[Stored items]
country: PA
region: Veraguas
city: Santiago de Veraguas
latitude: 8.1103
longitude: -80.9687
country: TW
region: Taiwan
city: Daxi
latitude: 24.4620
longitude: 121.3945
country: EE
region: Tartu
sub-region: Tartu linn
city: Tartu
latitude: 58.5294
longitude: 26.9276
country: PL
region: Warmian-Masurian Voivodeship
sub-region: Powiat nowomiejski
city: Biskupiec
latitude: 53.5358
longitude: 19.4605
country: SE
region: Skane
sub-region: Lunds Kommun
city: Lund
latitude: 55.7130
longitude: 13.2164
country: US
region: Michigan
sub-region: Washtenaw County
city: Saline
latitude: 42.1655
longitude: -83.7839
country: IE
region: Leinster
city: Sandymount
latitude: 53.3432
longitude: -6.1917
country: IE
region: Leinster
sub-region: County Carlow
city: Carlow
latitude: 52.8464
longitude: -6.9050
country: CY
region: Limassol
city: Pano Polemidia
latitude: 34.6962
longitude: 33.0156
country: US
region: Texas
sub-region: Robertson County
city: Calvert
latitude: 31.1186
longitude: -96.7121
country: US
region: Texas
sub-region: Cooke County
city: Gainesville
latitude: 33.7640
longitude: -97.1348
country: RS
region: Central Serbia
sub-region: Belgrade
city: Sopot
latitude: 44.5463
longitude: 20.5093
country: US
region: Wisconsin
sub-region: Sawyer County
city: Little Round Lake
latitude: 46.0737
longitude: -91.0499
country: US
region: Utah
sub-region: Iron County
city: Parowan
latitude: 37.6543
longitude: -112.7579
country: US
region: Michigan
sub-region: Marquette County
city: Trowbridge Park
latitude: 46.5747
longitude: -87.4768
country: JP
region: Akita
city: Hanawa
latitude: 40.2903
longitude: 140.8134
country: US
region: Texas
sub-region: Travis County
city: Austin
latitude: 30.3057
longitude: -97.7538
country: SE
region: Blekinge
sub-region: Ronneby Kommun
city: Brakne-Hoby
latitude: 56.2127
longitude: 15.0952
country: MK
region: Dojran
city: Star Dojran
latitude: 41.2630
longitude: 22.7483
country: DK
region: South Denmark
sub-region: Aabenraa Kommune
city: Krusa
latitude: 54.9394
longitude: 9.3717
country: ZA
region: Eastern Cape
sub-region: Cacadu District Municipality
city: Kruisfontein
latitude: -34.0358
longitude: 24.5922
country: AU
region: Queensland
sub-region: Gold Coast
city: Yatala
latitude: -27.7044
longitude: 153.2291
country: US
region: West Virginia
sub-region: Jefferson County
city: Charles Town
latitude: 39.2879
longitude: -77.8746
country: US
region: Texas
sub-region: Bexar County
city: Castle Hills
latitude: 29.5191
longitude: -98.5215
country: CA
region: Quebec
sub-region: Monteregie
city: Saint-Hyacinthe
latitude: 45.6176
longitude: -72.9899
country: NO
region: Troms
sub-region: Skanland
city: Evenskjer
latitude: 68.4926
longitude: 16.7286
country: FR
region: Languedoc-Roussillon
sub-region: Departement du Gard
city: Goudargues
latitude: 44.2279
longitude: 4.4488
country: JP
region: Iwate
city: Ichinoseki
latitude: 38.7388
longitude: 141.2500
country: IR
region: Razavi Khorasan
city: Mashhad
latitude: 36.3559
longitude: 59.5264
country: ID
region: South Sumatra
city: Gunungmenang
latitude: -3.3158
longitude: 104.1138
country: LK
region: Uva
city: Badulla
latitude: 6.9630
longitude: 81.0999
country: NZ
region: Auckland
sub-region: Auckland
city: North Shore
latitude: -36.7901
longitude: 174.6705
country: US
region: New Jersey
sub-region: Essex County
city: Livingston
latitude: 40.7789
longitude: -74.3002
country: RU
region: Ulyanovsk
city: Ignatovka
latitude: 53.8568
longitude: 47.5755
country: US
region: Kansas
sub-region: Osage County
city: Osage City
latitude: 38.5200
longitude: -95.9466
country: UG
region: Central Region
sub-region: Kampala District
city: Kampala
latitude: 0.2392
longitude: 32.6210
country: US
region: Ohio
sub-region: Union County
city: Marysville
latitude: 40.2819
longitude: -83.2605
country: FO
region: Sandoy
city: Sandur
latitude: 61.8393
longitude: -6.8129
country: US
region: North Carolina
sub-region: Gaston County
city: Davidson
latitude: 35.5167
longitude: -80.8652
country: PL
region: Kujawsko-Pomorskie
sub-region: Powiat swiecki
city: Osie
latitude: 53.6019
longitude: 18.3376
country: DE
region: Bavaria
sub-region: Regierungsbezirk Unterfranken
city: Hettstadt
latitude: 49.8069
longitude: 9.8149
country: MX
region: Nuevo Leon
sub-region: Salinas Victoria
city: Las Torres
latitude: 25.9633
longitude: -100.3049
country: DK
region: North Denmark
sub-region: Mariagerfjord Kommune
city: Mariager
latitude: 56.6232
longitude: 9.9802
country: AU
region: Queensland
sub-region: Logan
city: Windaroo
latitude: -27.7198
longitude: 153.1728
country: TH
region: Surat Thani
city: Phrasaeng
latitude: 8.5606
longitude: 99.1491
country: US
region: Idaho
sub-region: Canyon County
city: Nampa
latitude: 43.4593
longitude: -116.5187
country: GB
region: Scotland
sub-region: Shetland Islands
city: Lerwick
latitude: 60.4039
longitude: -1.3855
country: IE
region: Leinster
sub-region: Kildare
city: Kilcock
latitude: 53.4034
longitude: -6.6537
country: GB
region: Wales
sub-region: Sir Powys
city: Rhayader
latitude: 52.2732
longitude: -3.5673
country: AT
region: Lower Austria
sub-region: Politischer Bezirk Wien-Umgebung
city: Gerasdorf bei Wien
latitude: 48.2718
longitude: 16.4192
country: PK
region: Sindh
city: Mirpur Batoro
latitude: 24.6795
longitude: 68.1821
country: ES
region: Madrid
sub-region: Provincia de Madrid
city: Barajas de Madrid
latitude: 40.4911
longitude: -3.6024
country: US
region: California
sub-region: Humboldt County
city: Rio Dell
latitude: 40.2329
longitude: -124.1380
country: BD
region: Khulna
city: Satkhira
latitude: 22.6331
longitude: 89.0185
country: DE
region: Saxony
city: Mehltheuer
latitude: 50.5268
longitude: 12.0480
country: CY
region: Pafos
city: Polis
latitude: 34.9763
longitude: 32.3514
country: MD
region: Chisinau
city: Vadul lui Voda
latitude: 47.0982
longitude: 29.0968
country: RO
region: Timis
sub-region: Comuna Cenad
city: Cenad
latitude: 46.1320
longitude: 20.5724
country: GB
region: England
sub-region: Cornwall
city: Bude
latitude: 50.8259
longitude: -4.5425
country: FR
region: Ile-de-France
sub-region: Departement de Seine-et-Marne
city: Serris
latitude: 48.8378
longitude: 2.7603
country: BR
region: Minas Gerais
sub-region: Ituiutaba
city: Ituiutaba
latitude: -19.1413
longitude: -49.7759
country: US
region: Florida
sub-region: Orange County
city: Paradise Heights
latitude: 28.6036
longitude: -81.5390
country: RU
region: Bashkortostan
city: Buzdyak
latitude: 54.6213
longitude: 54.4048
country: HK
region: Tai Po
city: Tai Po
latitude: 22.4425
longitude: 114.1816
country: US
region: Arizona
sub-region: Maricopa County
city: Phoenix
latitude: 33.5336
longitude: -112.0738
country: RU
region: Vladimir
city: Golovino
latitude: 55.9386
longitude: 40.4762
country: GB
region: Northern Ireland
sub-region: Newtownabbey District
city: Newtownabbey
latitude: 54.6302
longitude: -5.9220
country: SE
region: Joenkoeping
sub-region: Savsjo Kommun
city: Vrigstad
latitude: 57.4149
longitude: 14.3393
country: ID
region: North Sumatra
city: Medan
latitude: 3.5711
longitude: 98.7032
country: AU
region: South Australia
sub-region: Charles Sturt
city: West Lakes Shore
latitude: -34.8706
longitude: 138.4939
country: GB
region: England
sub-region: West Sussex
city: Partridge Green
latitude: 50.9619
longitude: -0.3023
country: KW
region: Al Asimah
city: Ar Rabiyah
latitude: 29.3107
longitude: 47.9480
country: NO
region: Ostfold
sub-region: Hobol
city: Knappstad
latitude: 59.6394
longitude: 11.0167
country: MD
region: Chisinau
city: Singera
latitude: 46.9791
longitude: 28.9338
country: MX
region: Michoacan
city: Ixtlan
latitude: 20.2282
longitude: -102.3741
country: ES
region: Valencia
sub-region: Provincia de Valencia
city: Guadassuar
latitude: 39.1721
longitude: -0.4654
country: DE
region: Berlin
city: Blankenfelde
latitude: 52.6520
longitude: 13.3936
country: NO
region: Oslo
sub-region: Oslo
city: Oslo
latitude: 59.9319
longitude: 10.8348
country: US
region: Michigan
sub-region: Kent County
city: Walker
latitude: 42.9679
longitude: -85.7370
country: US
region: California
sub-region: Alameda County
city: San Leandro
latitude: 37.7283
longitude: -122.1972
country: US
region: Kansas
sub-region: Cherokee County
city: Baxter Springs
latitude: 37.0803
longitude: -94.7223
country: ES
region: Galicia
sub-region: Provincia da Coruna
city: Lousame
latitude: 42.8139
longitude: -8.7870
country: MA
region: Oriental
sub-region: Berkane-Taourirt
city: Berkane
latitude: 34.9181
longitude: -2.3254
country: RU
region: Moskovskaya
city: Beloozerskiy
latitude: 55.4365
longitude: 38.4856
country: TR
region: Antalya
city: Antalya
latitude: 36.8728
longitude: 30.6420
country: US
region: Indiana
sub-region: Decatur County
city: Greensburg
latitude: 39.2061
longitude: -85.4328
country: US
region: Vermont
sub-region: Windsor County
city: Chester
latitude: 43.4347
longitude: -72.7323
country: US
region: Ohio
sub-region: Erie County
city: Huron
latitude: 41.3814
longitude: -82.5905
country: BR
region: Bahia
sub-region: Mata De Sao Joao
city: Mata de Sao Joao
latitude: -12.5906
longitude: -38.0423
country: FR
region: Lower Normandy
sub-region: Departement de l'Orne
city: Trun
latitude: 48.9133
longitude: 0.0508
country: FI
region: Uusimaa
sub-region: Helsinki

#### Exercise task
Update everything from the line containing "city: Parowan" down to the line containing "latitude: 39.2879", changing each "longitude" to "lon" and keeping the rest unchanged. Return only those lines.

#### Exercise output
city: Parowan
latitude: 37.6543
lon: -112.7579
country: US
region: Michigan
sub-region: Marquette County
city: Trowbridge Park
latitude: 46.5747
lon: -87.4768
country: JP
region: Akita
city: Hanawa
latitude: 40.2903
lon: 140.8134
country: US
region: Texas
sub-region: Travis County
city: Austin
latitude: 30.3057
lon: -97.7538
country: SE
region: Blekinge
sub-region: Ronneby Kommun
city: Brakne-Hoby
latitude: 56.2127
lon: 15.0952
country: MK
region: Dojran
city: Star Dojran
latitude: 41.2630
lon: 22.7483
country: DK
region: South Denmark
sub-region: Aabenraa Kommune
city: Krusa
latitude: 54.9394
lon: 9.3717
country: ZA
region: Eastern Cape
sub-region: Cacadu District Municipality
city: Kruisfontein
latitude: -34.0358
lon: 24.5922
country: AU
region: Queensland
sub-region: Gold Coast
city: Yatala
latitude: -27.7044
lon: 153.2291
country: US
region: West Virginia
sub-region: Jefferson County
city: Charles Town
latitude: 39.2879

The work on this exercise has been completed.